▸ TASK DETAILS: Reproduce every line of the material below, replacing "common name" with "vernacular name" each time it occurs and leaving everything else unchanged.

Stored records:
+ + + + +
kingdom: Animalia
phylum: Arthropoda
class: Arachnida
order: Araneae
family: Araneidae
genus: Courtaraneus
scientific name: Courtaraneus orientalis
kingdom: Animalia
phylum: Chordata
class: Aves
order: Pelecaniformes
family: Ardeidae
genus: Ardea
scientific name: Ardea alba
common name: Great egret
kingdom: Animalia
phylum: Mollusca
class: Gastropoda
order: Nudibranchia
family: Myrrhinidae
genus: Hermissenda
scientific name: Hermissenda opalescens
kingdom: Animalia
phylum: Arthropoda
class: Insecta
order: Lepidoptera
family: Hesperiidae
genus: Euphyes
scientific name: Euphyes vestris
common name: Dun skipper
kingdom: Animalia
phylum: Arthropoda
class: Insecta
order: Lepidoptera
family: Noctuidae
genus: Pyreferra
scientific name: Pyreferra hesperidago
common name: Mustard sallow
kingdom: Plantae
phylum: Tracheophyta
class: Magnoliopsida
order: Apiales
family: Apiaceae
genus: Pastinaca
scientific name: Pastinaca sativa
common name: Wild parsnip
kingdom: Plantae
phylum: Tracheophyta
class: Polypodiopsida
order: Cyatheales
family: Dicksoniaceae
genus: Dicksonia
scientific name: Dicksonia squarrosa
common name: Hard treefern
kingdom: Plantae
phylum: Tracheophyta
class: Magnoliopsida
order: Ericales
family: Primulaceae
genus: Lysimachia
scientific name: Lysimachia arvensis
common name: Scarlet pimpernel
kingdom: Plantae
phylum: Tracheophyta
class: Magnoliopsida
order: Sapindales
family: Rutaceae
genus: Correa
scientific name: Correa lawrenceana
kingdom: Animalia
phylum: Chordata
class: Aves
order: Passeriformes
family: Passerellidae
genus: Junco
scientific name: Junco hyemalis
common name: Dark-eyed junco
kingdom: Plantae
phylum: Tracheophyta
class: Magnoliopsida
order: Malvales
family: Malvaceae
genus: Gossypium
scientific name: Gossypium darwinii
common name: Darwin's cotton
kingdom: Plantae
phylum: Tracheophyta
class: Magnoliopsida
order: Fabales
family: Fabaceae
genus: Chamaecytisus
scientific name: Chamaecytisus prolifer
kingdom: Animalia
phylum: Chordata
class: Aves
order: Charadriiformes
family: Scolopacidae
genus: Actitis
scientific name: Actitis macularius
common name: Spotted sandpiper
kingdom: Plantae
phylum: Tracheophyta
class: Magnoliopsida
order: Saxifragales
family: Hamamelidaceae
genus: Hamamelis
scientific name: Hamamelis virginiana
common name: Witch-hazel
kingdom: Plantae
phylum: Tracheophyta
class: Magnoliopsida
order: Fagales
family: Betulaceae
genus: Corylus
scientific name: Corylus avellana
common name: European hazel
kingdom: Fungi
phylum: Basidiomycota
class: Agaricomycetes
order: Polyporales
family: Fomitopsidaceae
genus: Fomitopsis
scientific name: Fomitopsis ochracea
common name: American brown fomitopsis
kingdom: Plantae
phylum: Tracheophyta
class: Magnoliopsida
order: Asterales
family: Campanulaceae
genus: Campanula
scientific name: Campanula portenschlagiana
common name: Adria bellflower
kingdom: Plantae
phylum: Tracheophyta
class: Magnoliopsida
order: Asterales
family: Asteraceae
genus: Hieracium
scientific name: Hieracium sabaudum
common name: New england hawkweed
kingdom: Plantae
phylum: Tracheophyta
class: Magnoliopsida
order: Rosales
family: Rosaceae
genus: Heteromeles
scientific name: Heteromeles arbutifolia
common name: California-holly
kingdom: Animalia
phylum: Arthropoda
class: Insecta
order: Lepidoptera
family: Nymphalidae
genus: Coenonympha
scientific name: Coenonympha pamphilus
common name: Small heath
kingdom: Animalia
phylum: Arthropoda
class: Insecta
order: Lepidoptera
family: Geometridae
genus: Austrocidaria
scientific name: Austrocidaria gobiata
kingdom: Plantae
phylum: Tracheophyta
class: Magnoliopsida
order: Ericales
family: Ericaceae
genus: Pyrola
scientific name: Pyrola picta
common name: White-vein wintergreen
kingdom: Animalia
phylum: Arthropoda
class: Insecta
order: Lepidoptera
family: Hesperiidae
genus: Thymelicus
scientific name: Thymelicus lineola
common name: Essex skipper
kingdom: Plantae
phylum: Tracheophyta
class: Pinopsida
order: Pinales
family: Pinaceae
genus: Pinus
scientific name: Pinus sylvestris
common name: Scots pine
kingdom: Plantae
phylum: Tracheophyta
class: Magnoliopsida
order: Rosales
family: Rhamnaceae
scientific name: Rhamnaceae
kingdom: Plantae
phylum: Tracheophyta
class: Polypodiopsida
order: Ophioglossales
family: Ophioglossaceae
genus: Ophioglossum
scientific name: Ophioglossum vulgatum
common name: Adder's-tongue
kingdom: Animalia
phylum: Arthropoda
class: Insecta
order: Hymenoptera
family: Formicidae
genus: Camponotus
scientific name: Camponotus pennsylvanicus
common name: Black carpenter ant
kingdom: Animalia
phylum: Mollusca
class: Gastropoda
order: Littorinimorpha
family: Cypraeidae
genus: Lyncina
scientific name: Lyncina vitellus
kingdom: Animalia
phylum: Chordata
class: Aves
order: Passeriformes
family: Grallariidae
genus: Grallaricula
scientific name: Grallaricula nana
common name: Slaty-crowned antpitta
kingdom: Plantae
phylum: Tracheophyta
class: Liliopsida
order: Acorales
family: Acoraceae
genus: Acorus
+ + + + +
▸ SOLUTION FOR THIS EXERCISE:
kingdom: Animalia
phylum: Arthropoda
class: Arachnida
order: Araneae
family: Araneidae
genus: Courtaraneus
scientific name: Courtaraneus orientalis
kingdom: Animalia
phylum: Chordata
class: Aves
order: Pelecaniformes
family: Ardeidae
genus: Ardea
scientific name: Ardea alba
vernacular name: Great egret
kingdom: Animalia
phylum: Mollusca
class: Gastropoda
order: Nudibranchia
family: Myrrhinidae
genus: Hermissenda
scientific name: Hermissenda opalescens
kingdom: Animalia
phylum: Arthropoda
class: Insecta
order: Lepidoptera
family: Hesperiidae
genus: Euphyes
scientific name: Euphyes vestris
vernacular name: Dun skipper
kingdom: Animalia
phylum: Arthropoda
class: Insecta
order: Lepidoptera
family: Noctuidae
genus: Pyreferra
scientific name: Pyreferra hesperidago
vernacular name: Mustard sallow
kingdom: Plantae
phylum: Tracheophyta
class: Magnoliopsida
order: Apiales
family: Apiaceae
genus: Pastinaca
scientific name: Pastinaca sativa
vernacular name: Wild parsnip
kingdom: Plantae
phylum: Tracheophyta
class: Polypodiopsida
order: Cyatheales
family: Dicksoniaceae
genus: Dicksonia
scientific name: Dicksonia squarrosa
vernacular name: Hard treefern
kingdom: Plantae
phylum: Tracheophyta
class: Magnoliopsida
order: Ericales
family: Primulaceae
genus: Lysimachia
scientific name: Lysimachia arvensis
vernacular name: Scarlet pimpernel
kingdom: Plantae
phylum: Tracheophyta
class: Magnoliopsida
order: Sapindales
family: Rutaceae
genus: Correa
scientific name: Correa lawrenceana
kingdom: Animalia
phylum: Chordata
class: Aves
order: Passeriformes
family: Passerellidae
genus: Junco
scientific name: Junco hyemalis
vernacular name: Dark-eyed junco
kingdom: Plantae
phylum: Tracheophyta
class: Magnoliopsida
order: Malvales
family: Malvaceae
genus: Gossypium
scientific name: Gossypium darwinii
vernacular name: Darwin's cotton
kingdom: Plantae
phylum: Tracheophyta
class: Magnoliopsida
order: Fabales
family: Fabaceae
genus: Chamaecytisus
scientific name: Chamaecytisus prolifer
kingdom: Animalia
phylum: Chordata
class: Aves
order: Charadriiformes
family: Scolopacidae
genus: Actitis
scientific name: Actitis macularius
vernacular name: Spotted sandpiper
kingdom: Plantae
phylum: Tracheophyta
class: Magnoliopsida
order: Saxifragales
family: Hamamelidaceae
genus: Hamamelis
scientific name: Hamamelis virginiana
vernacular name: Witch-hazel
kingdom: Plantae
phylum: Tracheophyta
class: Magnoliopsida
order: Fagales
family: Betulaceae
genus: Corylus
scientific name: Corylus avellana
vernacular name: European hazel
kingdom: Fungi
phylum: Basidiomycota
class: Agaricomycetes
order: Polyporales
family: Fomitopsidaceae
genus: Fomitopsis
scientific name: Fomitopsis ochracea
vernacular name: American brown fomitopsis
kingdom: Plantae
phylum: Tracheophyta
class: Magnoliopsida
order: Asterales
family: Campanulaceae
genus: Campanula
scientific name: Campanula portenschlagiana
vernacular name: Adria bellflower
kingdom: Plantae
phylum: Tracheophyta
class: Magnoliopsida
order: Asterales
family: Asteraceae
genus: Hieracium
scientific name: Hieracium sabaudum
vernacular name: New england hawkweed
kingdom: Plantae
phylum: Tracheophyta
class: Magnoliopsida
order: Rosales
family: Rosaceae
genus: Heteromeles
scientific name: Heteromeles arbutifolia
vernacular name: California-holly
kingdom: Animalia
phylum: Arthropoda
class: Insecta
order: Lepidoptera
family: Nymphalidae
genus: Coenonympha
scientific name: Coenonympha pamphilus
vernacular name: Small heath
kingdom: Animalia
phylum: Arthropoda
class: Insecta
order: Lepidoptera
family: Geometridae
genus: Austrocidaria
scientific name: Austrocidaria gobiata
kingdom: Plantae
phylum: Tracheophyta
class: Magnoliopsida
order: Ericales
family: Ericaceae
genus: Pyrola
scientific name: Pyrola picta
vernacular name: White-vein wintergreen
kingdom: Animalia
phylum: Arthropoda
class: Insecta
order: Lepidoptera
family: Hesperiidae
genus: Thymelicus
scientific name: Thymelicus lineola
vernacular name: Essex skipper
kingdom: Plantae
phylum: Tracheophyta
class: Pinopsida
order: Pinales
family: Pinaceae
genus: Pinus
scientific name: Pinus sylvestris
vernacular name: Scots pine
kingdom: Plantae
phylum: Tracheophyta
class: Magnoliopsida
order: Rosales
family: Rhamnaceae
scientific name: Rhamnaceae
kingdom: Plantae
phylum: Tracheophyta
class: Polypodiopsida
order: Ophioglossales
family: Ophioglossaceae
genus: Ophioglossum
scientific name: Ophioglossum vulgatum
vernacular name: Adder's-tongue
kingdom: Animalia
phylum: Arthropoda
class: Insecta
order: Hymenoptera
family: Formicidae
genus: Camponotus
scientific name: Camponotus pennsylvanicus
vernacular name: Black carpenter ant
kingdom: Animalia
phylum: Mollusca
class: Gastropoda
order: Littorinimorpha
family: Cypraeidae
genus: Lyncina
scientific name: Lyncina vitellus
kingdom: Animalia
phylum: Chordata
class: Aves
order: Passeriformes
family: Grallariidae
genus: Grallaricula
scientific name: Grallaricula nana
vernacular name: Slaty-crowned antpitta
kingdom: Plantae
phylum: Tracheophyta
class: Liliopsida
order: Acorales
family: Acoraceae
genus: Acorus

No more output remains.